Task brief: Copy all lines in the data that contain the string "Klokkengietershoeve".

Records for the task:
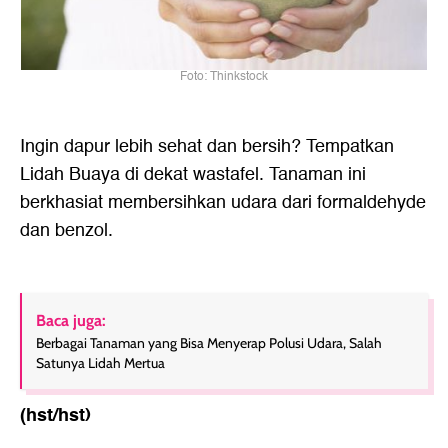
Foto: Thinkstock
Ingin dapur lebih sehat dan bersih? Tempatkan
Lidah Buaya di dekat wastafel. Tanaman ini
berkhasiat membersihkan udara dari formaldehyde
dan benzol.
Baca juga:
Berbagai Tanaman yang Bisa Menyerap Polusi Udara, Salah
Satunya Lidah Mertua
(hst/hst)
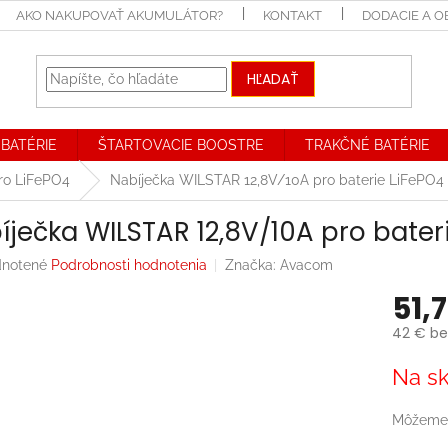
AKO NAKUPOVAŤ AKUMULÁTOR?
KONTAKT
DODACIE A 
HĽADAŤ
BATÉRIE
ŠTARTOVACIE BOOSTRE
TRAKČNÉ BATÉRIE
ro LiFePO4
Nabíječka WILSTAR 12,8V/10A pro baterie LiFePO4
íječka WILSTAR 12,8V/10A pro bater
rné
notené
Podrobnosti hodnotenia
Značka:
Avacom
enie
51,
tu
42 € be
Jednotk
Na sk
cena:
iek.
Môžeme 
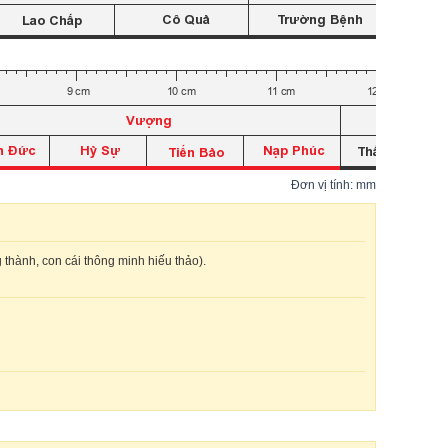
Đơn vị tính: mm
 thành, con cái thông minh hiếu thảo).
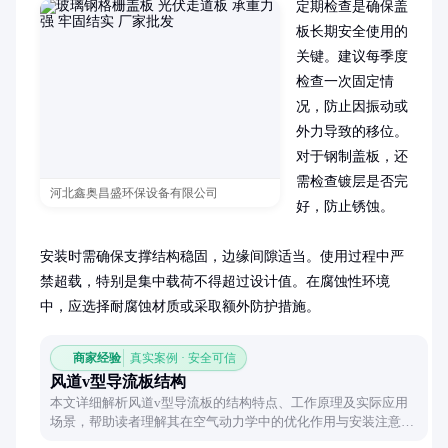
定期检查是确保盖
板长期安全使用的
关键。建议每季度
检查一次固定情
况，防止因振动或
外力导致的移位。
对于钢制盖板，还
需检查镀层是否完
河北鑫奥昌盛环保设备有限公司
好，防止锈蚀。

安装时需确保支撑结构稳固，边缘间隙适当。使用过程中严
禁超载，特别是集中载荷不得超过设计值。在腐蚀性环境
中，应选择耐腐蚀材质或采取额外防护措施。
商家经验
真实案例 · 安全可信
风道v型导流板结构
本文详细解析风道v型导流板的结构特点、工作原理及实际应用
场景，帮助读者理解其在空气动力学中的优化作用与安装注意事
项。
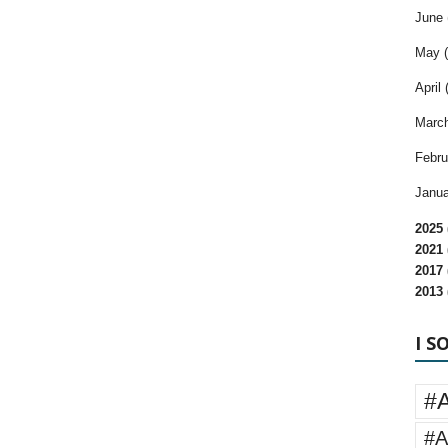
June 
May (
April 
March
Febru
Janua
2025 
2021 
2017 
2013 
I S
#
#A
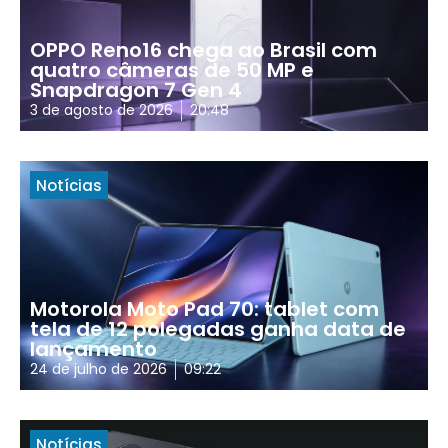
OPPO Reno16 chega ao Brasil com
quatro câmeras de 50 MP e
Snapdragon 7 Gen 4
3 de agosto de 2026
20:48
Notícias
Motorola Moto Pad 70: tablet com
tela de 12 polegadas ganha data de
lançamento
24 de julho de 2026
09:22
Notícias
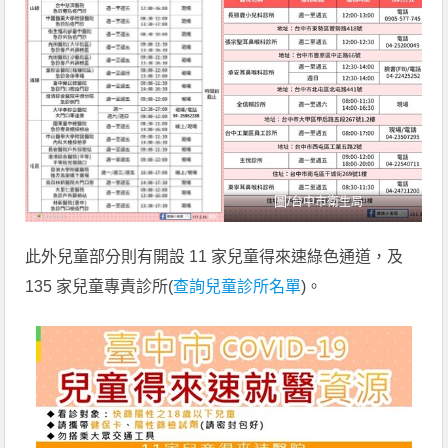
圖/
台中市衛生局
此外兒童部分則有開設 11 家兒童得來速綠色通道，及
135 家兒童專責診所(
查詢兒童診所名單
)。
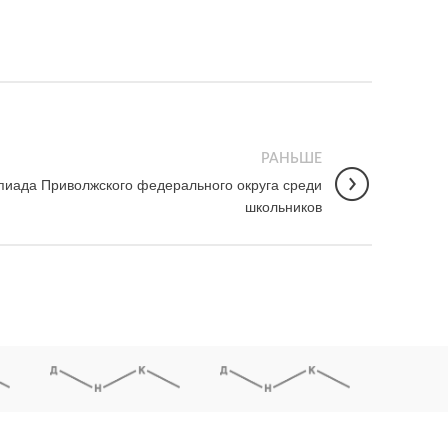
РАНЬШЕ
пиада Приволжского федерального округа среди
школьников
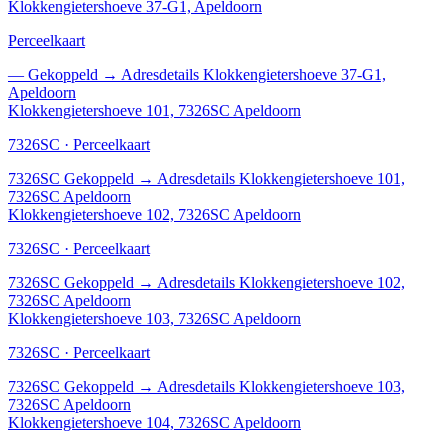
Klokkengietershoeve 37-G1, Apeldoorn
Perceelkaart
—
Gekoppeld
→
Adresdetails Klokkengietershoeve 37-G1,
Apeldoorn
Klokkengietershoeve 101, 7326SC Apeldoorn
7326SC · Perceelkaart
7326SC
Gekoppeld
→
Adresdetails Klokkengietershoeve 101,
7326SC Apeldoorn
Klokkengietershoeve 102, 7326SC Apeldoorn
7326SC · Perceelkaart
7326SC
Gekoppeld
→
Adresdetails Klokkengietershoeve 102,
7326SC Apeldoorn
Klokkengietershoeve 103, 7326SC Apeldoorn
7326SC · Perceelkaart
7326SC
Gekoppeld
→
Adresdetails Klokkengietershoeve 103,
7326SC Apeldoorn
Klokkengietershoeve 104, 7326SC Apeldoorn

Reply:
Klokkengietershoeve 37-G1, Apeldoorn
Adresdetails Klokkengietershoeve 37-G1,
Klokkengietershoeve 101, 7326SC Apeldoorn
Adresdetails Klokkengietershoeve 101,
Klokkengietershoeve 102, 7326SC Apeldoorn
Adresdetails Klokkengietershoeve 102,
Klokkengietershoeve 103, 7326SC Apeldoorn
Adresdetails Klokkengietershoeve 103,
Klokkengietershoeve 104, 7326SC Apeldoorn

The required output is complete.